La HKMA doit aussi composer avec un solde global (somme des dépôts des banques pour le règlement des paiements interbancaires et des paiements entre les banques et la HKMA) au plus bas depuis dix ans, et donc un univers de liquidités beaucoup plus resserré, traduisant à la fois la faiblesse de la demande interne et les pressions externes exercées par les retraits de capitaux. L’annonce d’un desserrement monétaire côté américain pourrait permettre d’apporter un peu de respiration, même si les taux longs hongkongais se situent maintenant au-dessus des taux américains, laissant présager d’une baisse très progressive, même en cas d’assouplissement.
Notre opinion
L’économie hongkongaise se rapproche de plus en plus de celle de la Chine continentale. Ce rapprochement s’effectue par une multitude de canaux : judiciaire, avec la promulgation de la nouvelle loi sur la sécurité nationale, même si Hong Kong se targue encore de maintenir un environnement juridique plus favorable aux entreprises ; monétaire, avec des transactions facilitées entre le yuan et le dollar hongkongais, ce qui n’était pas le cas jusqu’à présent ; ou encore démographique, avec le lancement d’une politique de visa de travail visant des profils chinois très diplômés commençant à porter ses fruits. Les arrivées du continent visent à remplacer les plus de 200 000 travailleurs expatriés occidentaux et hongkongais, partis entre 2020 et 2022.

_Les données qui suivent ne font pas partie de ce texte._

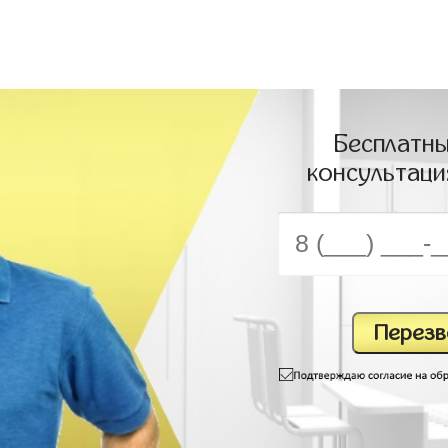
Бесплатны
консультаци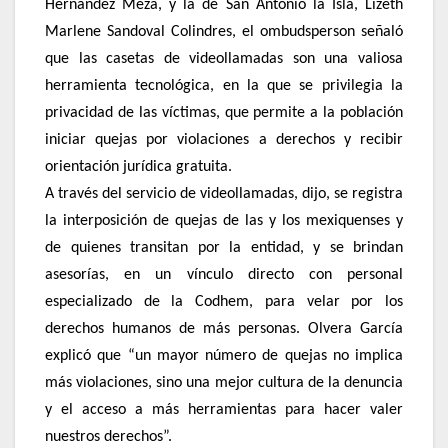
Hernández Meza, y la de San Antonio la Isla, Lizeth
Marlene Sandoval Colindres, el ombudsperson señaló
que las casetas de videollamadas son una valiosa
herramienta tecnológica, en la que se privilegia la
privacidad de las víctimas, que permite a la población
iniciar quejas por violaciones a derechos y recibir
orientación jurídica gratuita.
A través del servicio de videollamadas, dijo, se registra
la interposición de quejas de las y los mexiquenses y
de quienes transitan por la entidad, y se brindan
asesorías, en un vínculo directo con personal
especializado de la Codhem, para velar por los
derechos humanos de más personas. Olvera García
explicó que “un mayor número de quejas no implica
más violaciones, sino una mejor cultura de la denuncia
y el acceso a más herramientas para hacer valer
nuestros derechos”.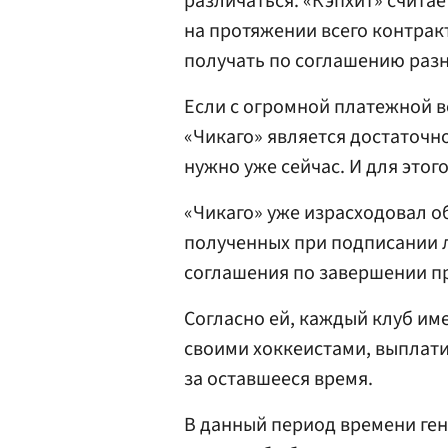
различаться. «Кэпхит» считае
на протяжении всего контракт
получать по соглашению раз
Если с огромной платежной в
«Чикаго» является достаточн
нужно уже сейчас. И для этог
«Чикаго» уже израсходовал о
полученных при подписании 
соглашения по завершении п
Согласно ей, каждый клуб им
своими хоккеистами, выплати
за оставшееся время.
В данный период времени ге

En pleine mutation, l’économie hongkongaise semble pour l’instant subir les désavantages de chaque monde, alors que sa force avait toujours été au contraire de prendre le meilleur des deux systèmes. Les investisseurs et travailleurs occidentaux ont été échaudés par les années Covid et redoutent maintenant les effets de la nouvelle loi de sécurité nationale sur le cadre des affaires. Mais Hong Kong doit toujours composer avec les décisions de politique monétaire américaine et leur impact sur son univers de liquidités.
L’intégration avec la Chine continentale est réelle, mais intervient dans une phase de net ralentissement de la croissance, et alors que les autorités chinoises cherchent elles aussi les solutions pour faire évoluer leur modèle, très pénalisé par sa dépendance au secteur immobilier. Face à ces contraintes, Hong Kong possède néanmoins toujours de quoi faire face aux vents contraires : une montagne de réserves (plus de 420 milliards de dollars, soit 115% du PIB), fruit d’années d’excédent courant et de gestion budgétaire parcimonieuse, et une dette quasi nulle. De quoi tenir si besoin.